7. LCPA’s private, commercial, non-park activities have also physically decimated the Park. Trees and notable landscaping have been destroyed and removed, the installation of tents damages the trees and landscaping that remain, seating areas have been dramatically altered, and the signature Guggenheim memorial flagpole and commemorative Damrosch family plaque have both surreptitiously disappeared. This takeover of a public park by a private corporation became so complete that even the iconic green Parks Department sign identifying the Park was removed.
The plaintiffs — among them at least one direct descendant of the Damrosch family, for whom the park was named in 1969 — are asking the New York State Supreme Court to declare Lincoln Center’s use of the park illegal without the approval of the state legislature, to force Lincoln Center to hand over the money its made from events at Damrosch, and to “issue appropriate injunctive relief, including but not limited to restoration of the Park.”

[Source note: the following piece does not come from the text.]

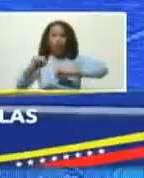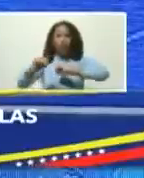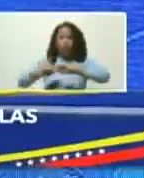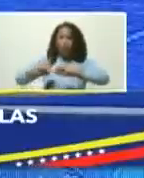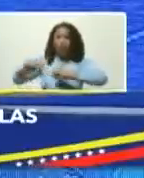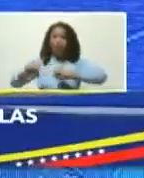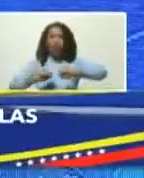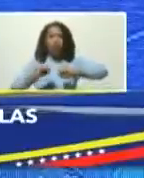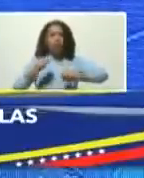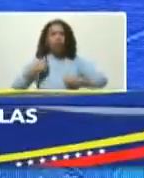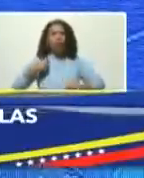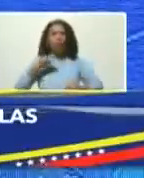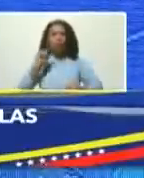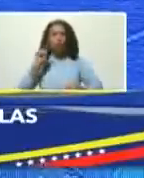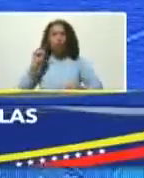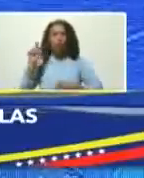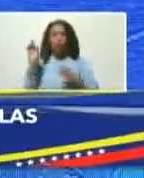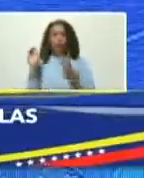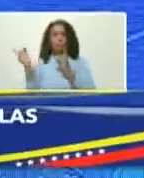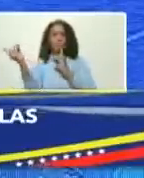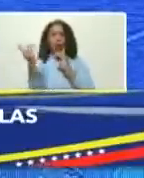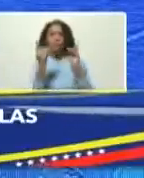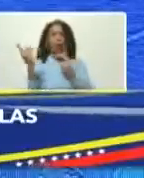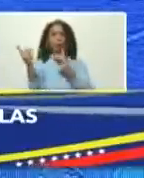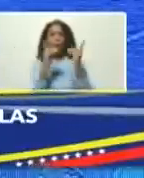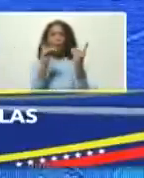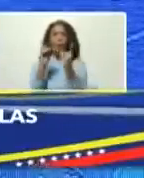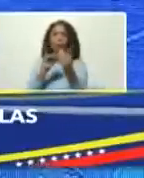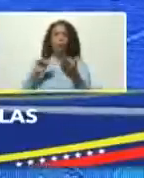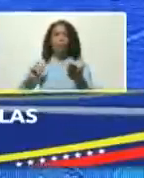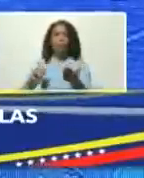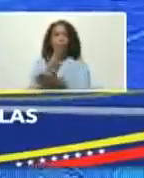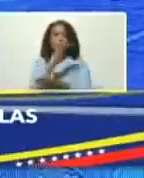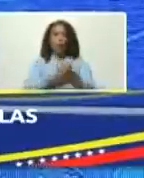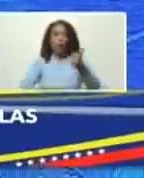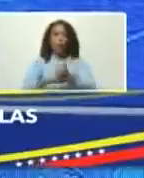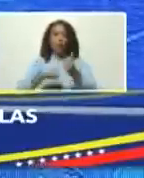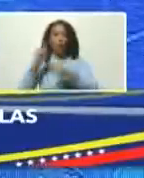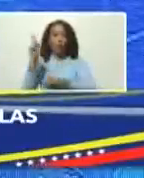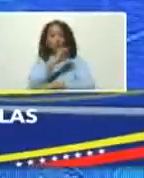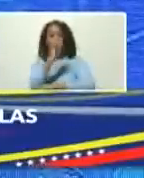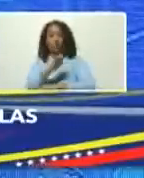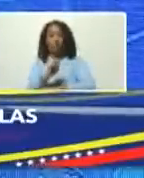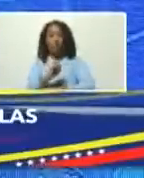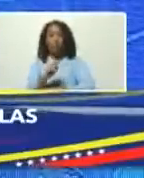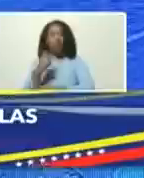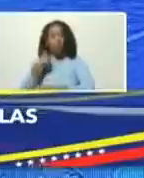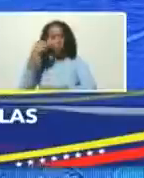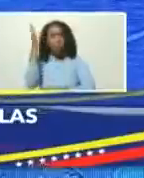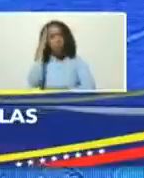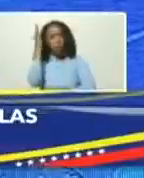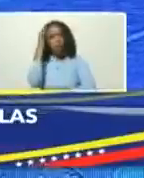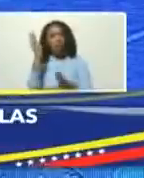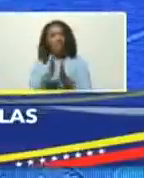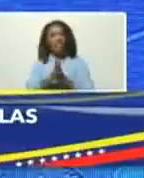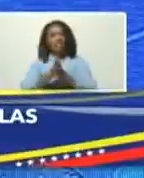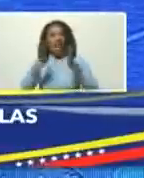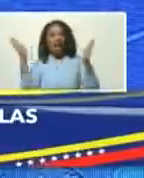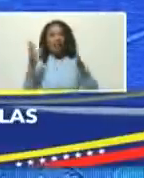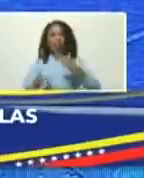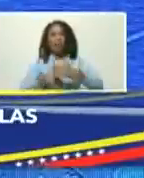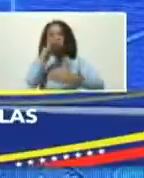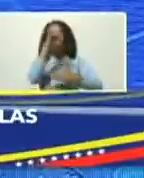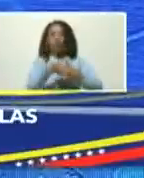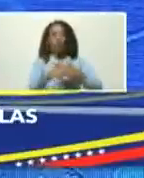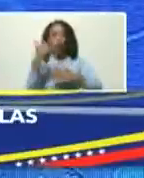tuvimos en el debate y en el impulso de esta zona y sé que tiene grandes proyectos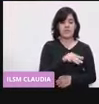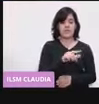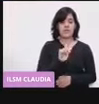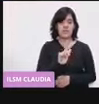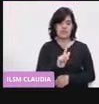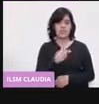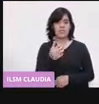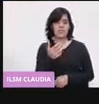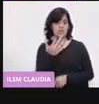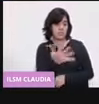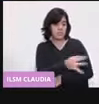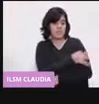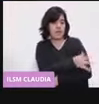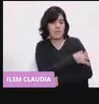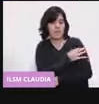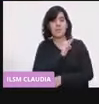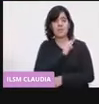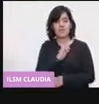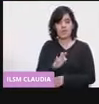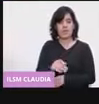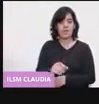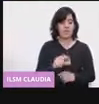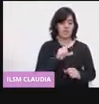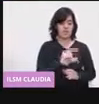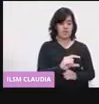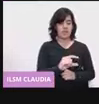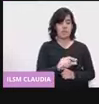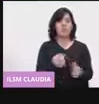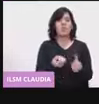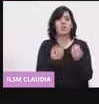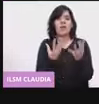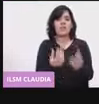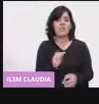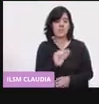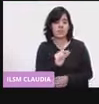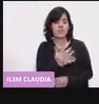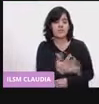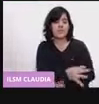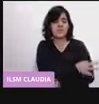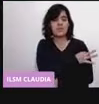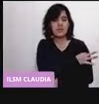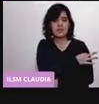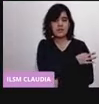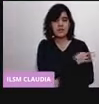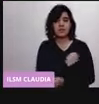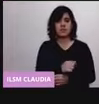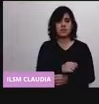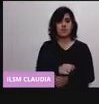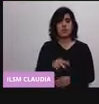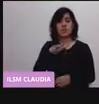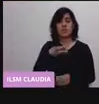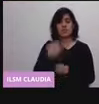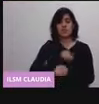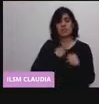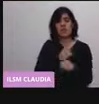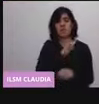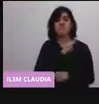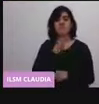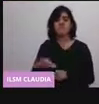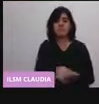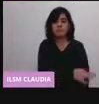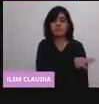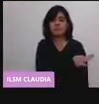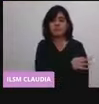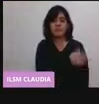cinco dosis. La misma dosis es de 0.5 mililitros. Y a partir de los 18 años. Vía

Hyperallergic reached out to Lincoln Center and the City of New York for comments about the lawsuit. Lincoln Center does not comment on litigation, a spokeswoman there said, while Kate Ahlers of the NYC Law Department sent this statement, which in effect argues that the private events held in Damrosch do benefit the public:
The City is awaiting formal service of the suit and will review it carefully. Fashion Week is an important part of the City’s cultural and economic fabric, generating $865 million each year while also creating fashion-related jobs. In this same vein, the Big Apple Circus — which also uses Damrosch Park — has also long been a New York City tradition, and it provides incomparable entertainment for people of all ages. And Lincoln Center maintains a close relationship with the City, presenting hundreds of free events each year and organizing popular outdoor programming including Lincoln Center Out of Doors and Midsummer Night Swing. Similarly, the resident artistic organizations offer hundreds of free events throughout the year, including over 700 performances by The Juilliard School, the Metropolitan Opera’s summer plazacasts, and 200 programs at the New York Public Library for the Performing Arts.
The Damrosch lawsuit is part of a growing concern among New York activists and environmentalists about the privatization of public space. The 2011 Occupy Wall Street showdowns in Zuccotti Park were complicated by the fact that Zuccotti is privately owned, and just last month, labor leaders and city councilmembers held a press conference where they criticized the city’s agreement with Frieze art fair for allowing the latter lease Randall’s Island for relatively little money without any restrictions on or rules guiding how the park land can be used. At the conference, leaders spoke of proposed legislation that would set guidelines for private use of public city land.
At the time, Councilmember Melissa Mark-Viverito told Hyperallergic’s Mostafa Heddaya, “It’s not acceptable that a public resource [Randall’s Island] is taken offline for two months,” later adding, “The residents of my community are not going to be able to gain entry to that event because I’m sure the admission fee is too high.” The plaintiffs in the Damrosch Park lawsuit would no doubt agree.